Reflexionem Super Annum

Well, well, well... it's been awhile, Blog. Sorry about that...life has been kind of a whirl wind (as usual). So let me catch you up with a brief paragraph then we can dive into the purpose of this post.

Isn't that how we usually do things anyhow?

To begin, I ended up working at a high school all semester with students who had disabilities as a personal aid. My student had autism and a mental disorder, but was very high functioning and self aware. Even though that job tested my nerves on many occasions, the lessons I learned from him, as well as my co-workers and other students, really made a difference in my life and my future career. I am now done working there because I OFFICIALLY start nursing school January 14th! FINALLY! I have jumped through many hoops and have flown by the seat of my pants...but I made it. My mother is also cancer free! And my best friend's mom is as well! That's about all of the news I have from the last few weeks...

Oh! And I moved. I have a lovely two bedroom apartment that actually allows cats. So that's an upgrade from living with my dad and dealing with that drama on a daily basis!

Now to the purpose of this post.... a "Reflection on the Year", as I fondly called my title in Latin.

2012. Definitely not the year I expected it to be... Last New Year's Eve I rang in the New Year with strangers and friends and copious amounts of champagne. I said to myself that this would be the best year... and it was...but it also came with some sadness.

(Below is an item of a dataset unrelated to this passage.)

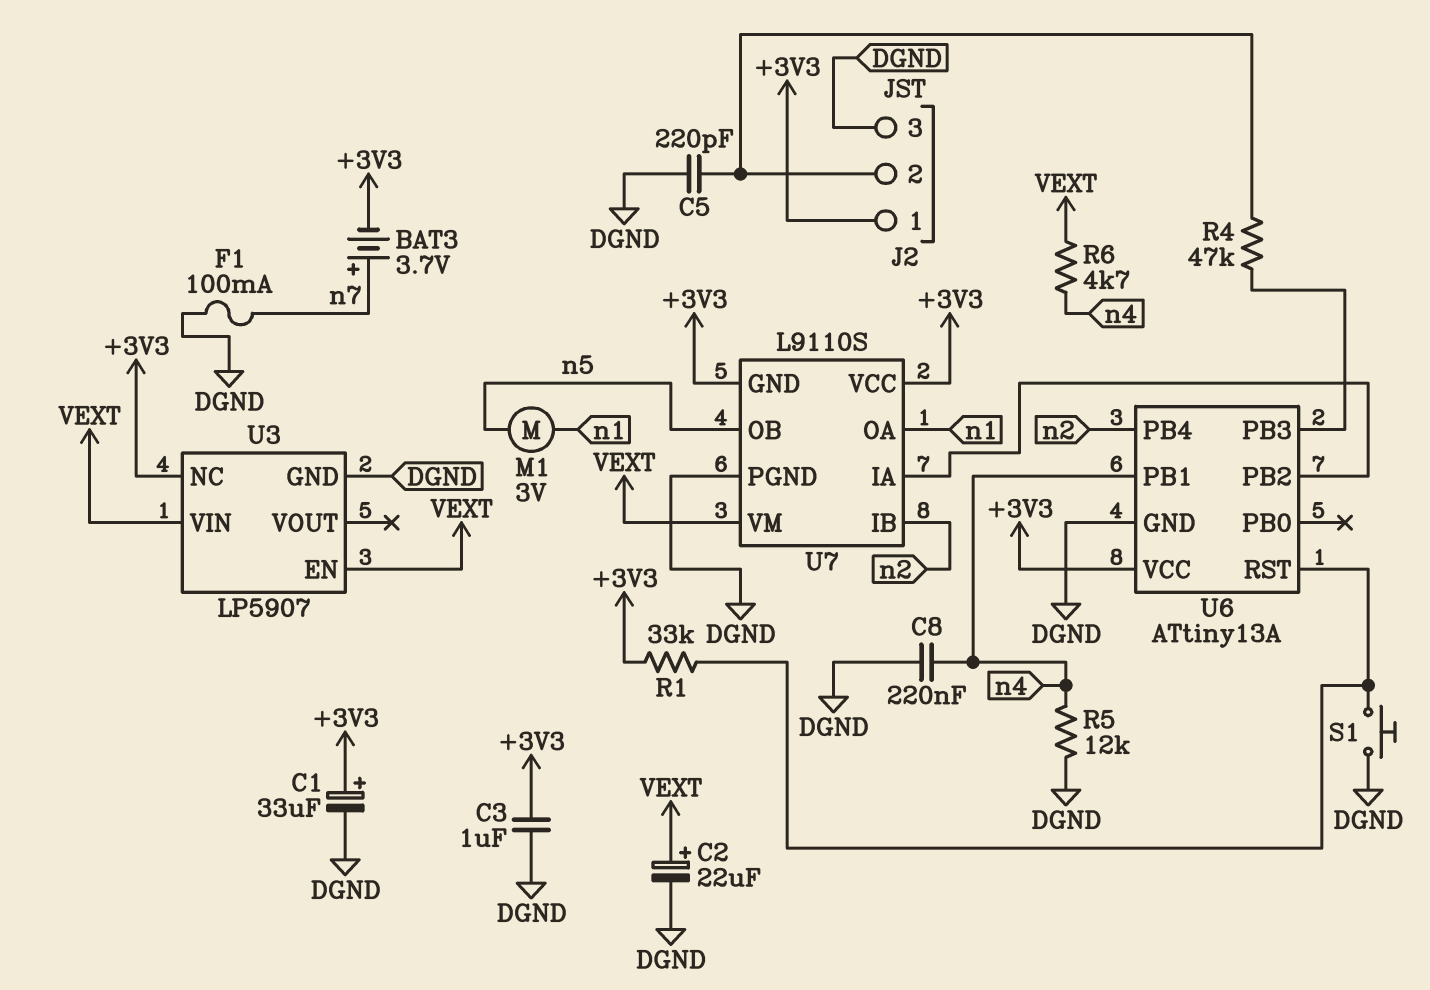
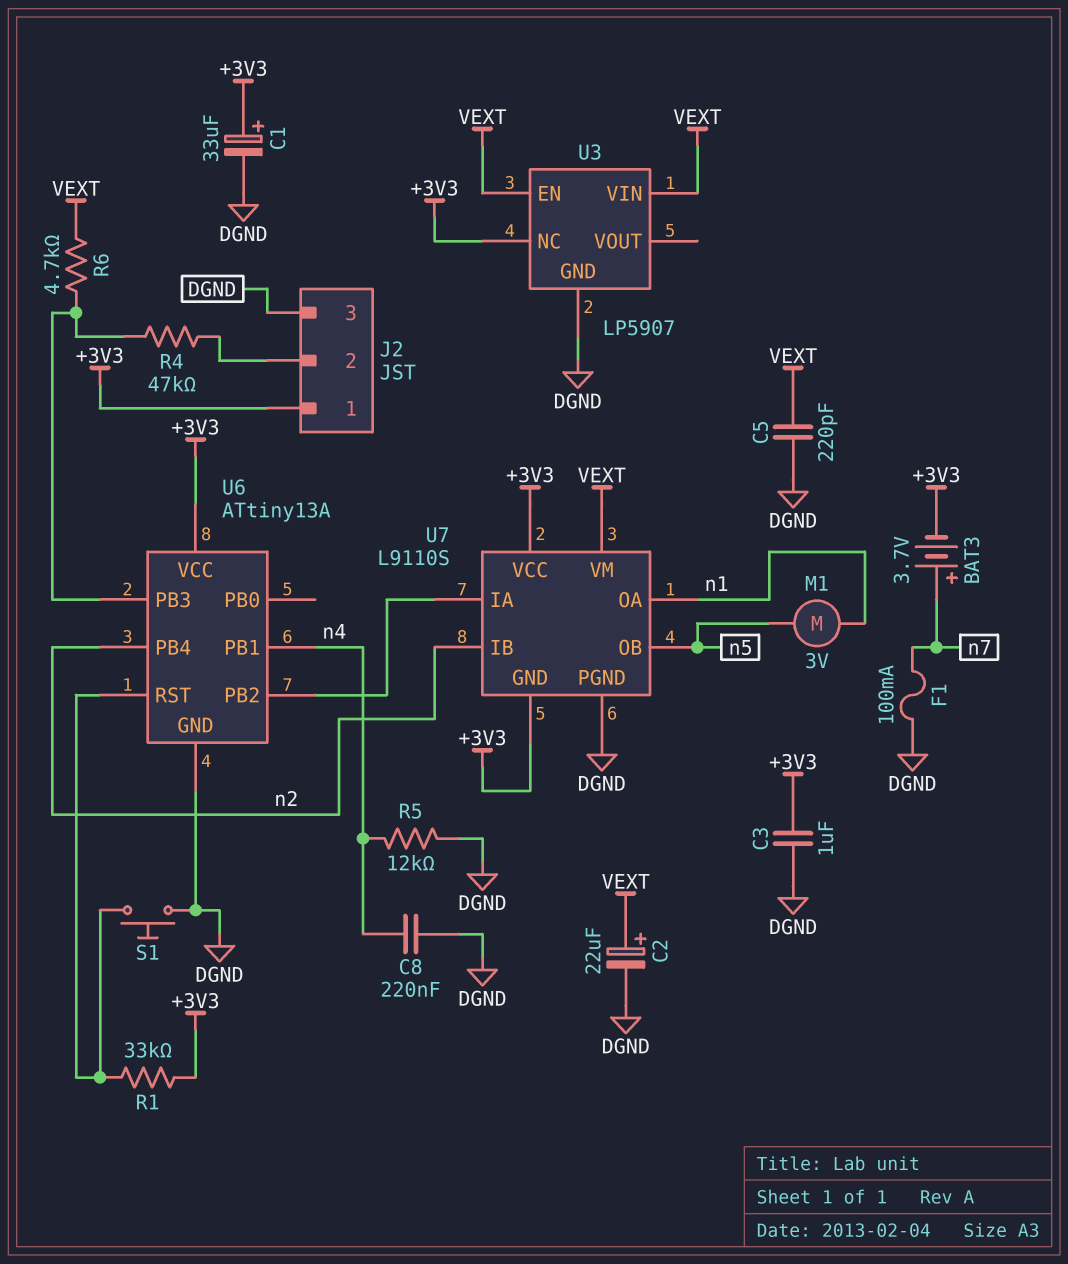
C5: 220pF (DGND, J2/2) -> 220pF (DGND, VEXT)
R6: 4.7k (VEXT, n4) -> 4.7k (U6/PB3, VEXT)

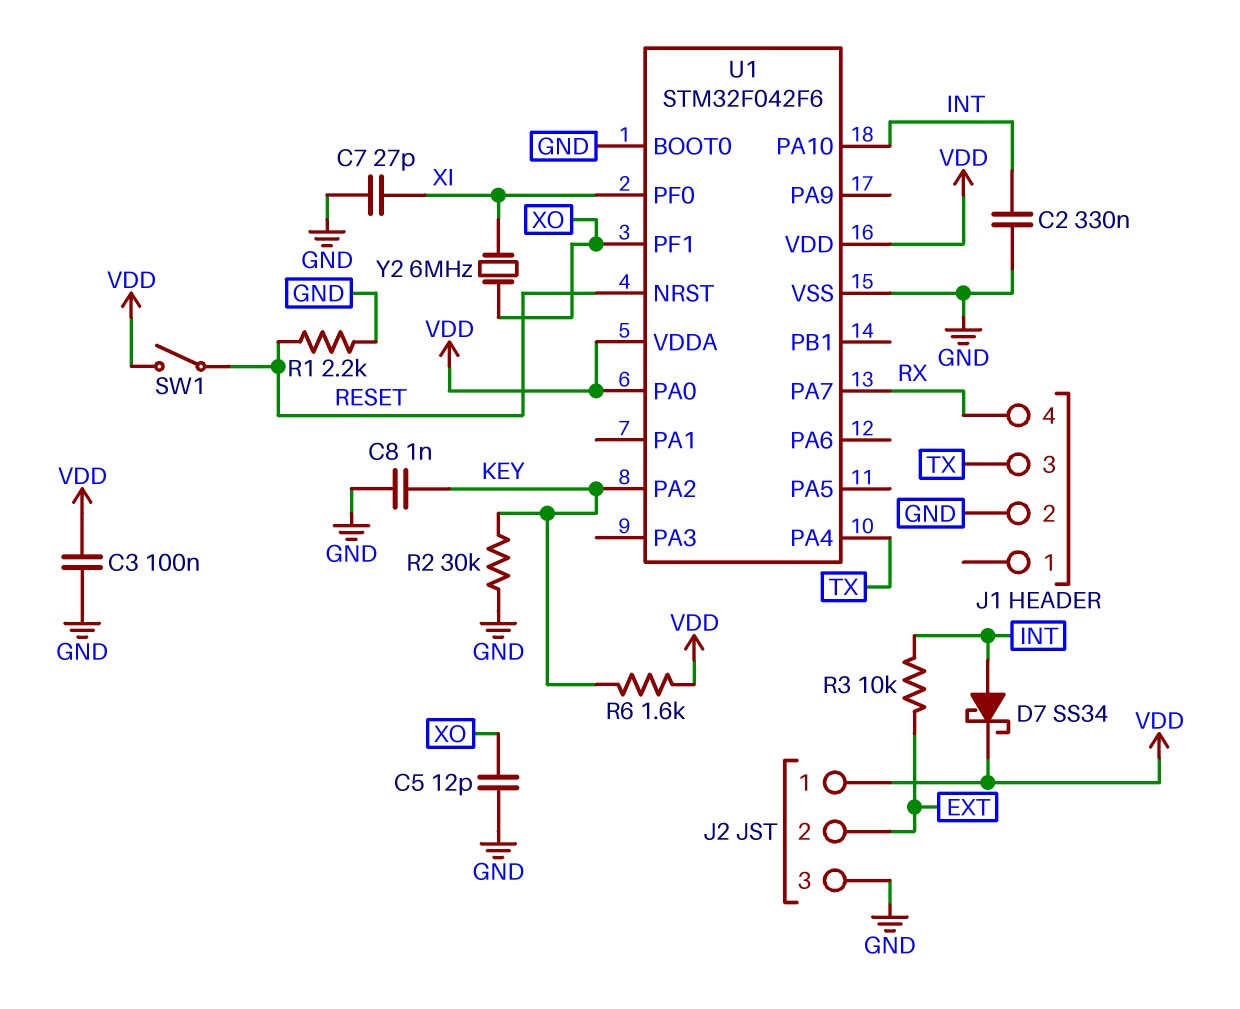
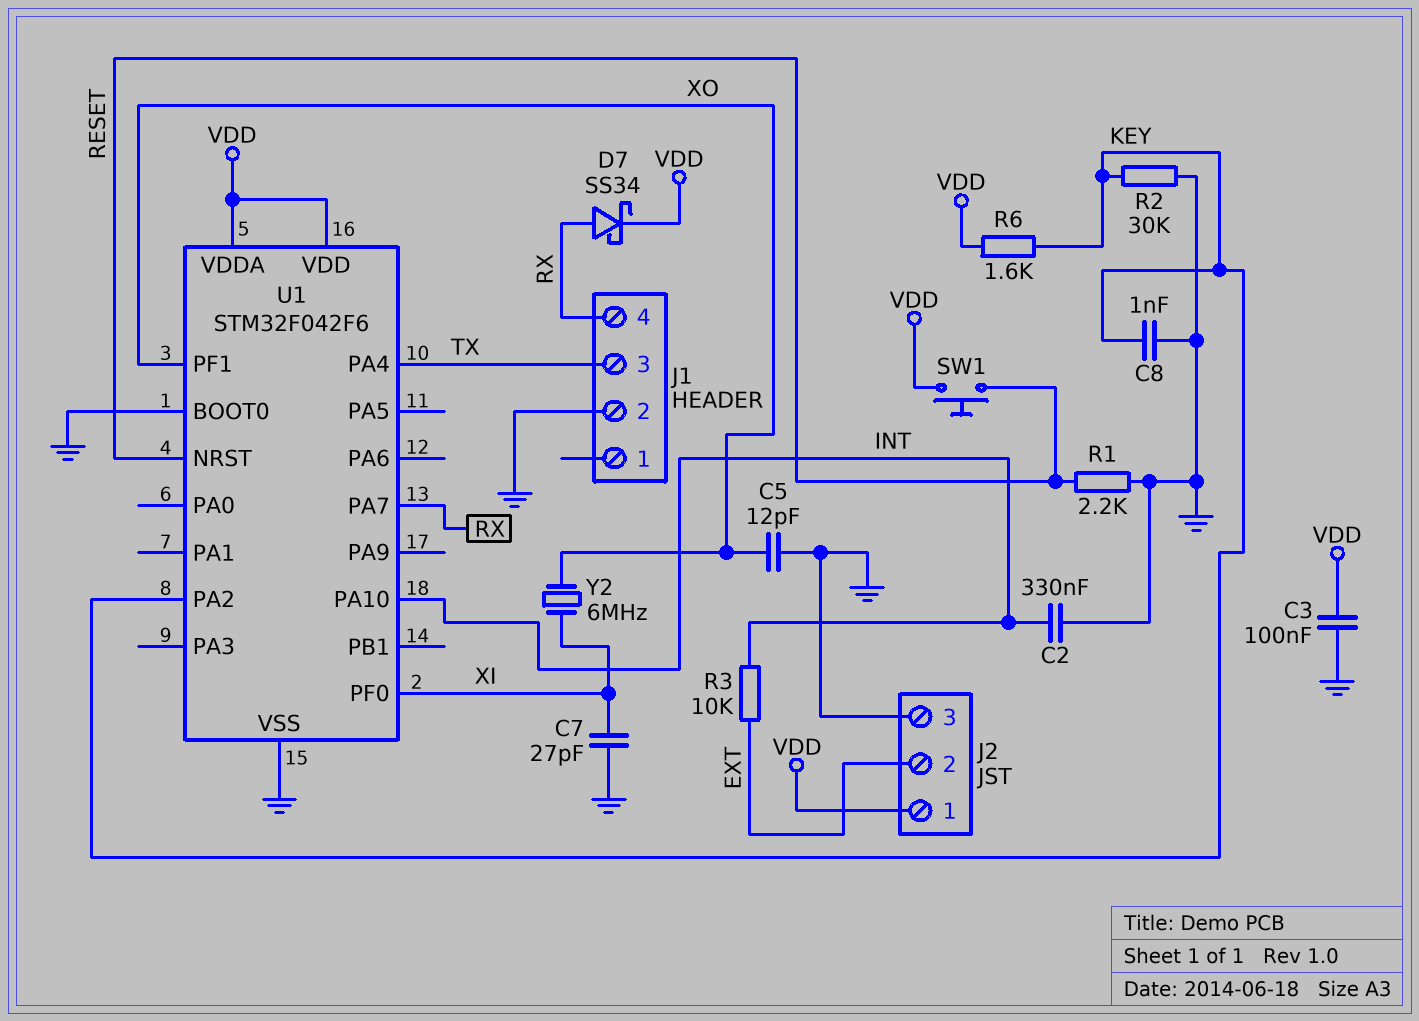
D7: schottky SS34 (A INT, K VDD) -> schottky SS34 (A RX, K VDD)
SW1: switch (RESET, VDD) -> button (RESET, VDD)
U1 pin PA0: VDD -> none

This year I had moved into my apartment in Brookings, picked myself up and furnished my place, waitressed my ever loving ass off, and fell in love with a man who became my best friend, and my biggest heart ache later on in the year. I traveled some, learned I liked scotch on the rocks and Harleys, and survived many a stupid antic while drinking. I moved three times in total, switched schools, switched jobs four times (due to the moves and seasonal nature of the jobs), and met many incredible people. I also cut some toxic people out of my life.

Many smiles, many tears, and joy and stress came out of this year. I feel like despite all of the crap that happened, that the good and time alone really made me grow the most I ever have in my adult life.

So for the upcoming 2013 year, that I am grateful to be experiencing, I will not make a resolution list. I will make a commitment to be healthy and look at the good things in my life. I am embracing the joys of the good things to come with my school, and am excited to see who else I will meet in this year. As cliché as it sounds, everything happens for a reason. I am sad and excited to see this year go, and to move one step closer to the person I want to become both in mind and body. 

Happy New Year to you all, and may you have a lovely and healthy and happy 2013!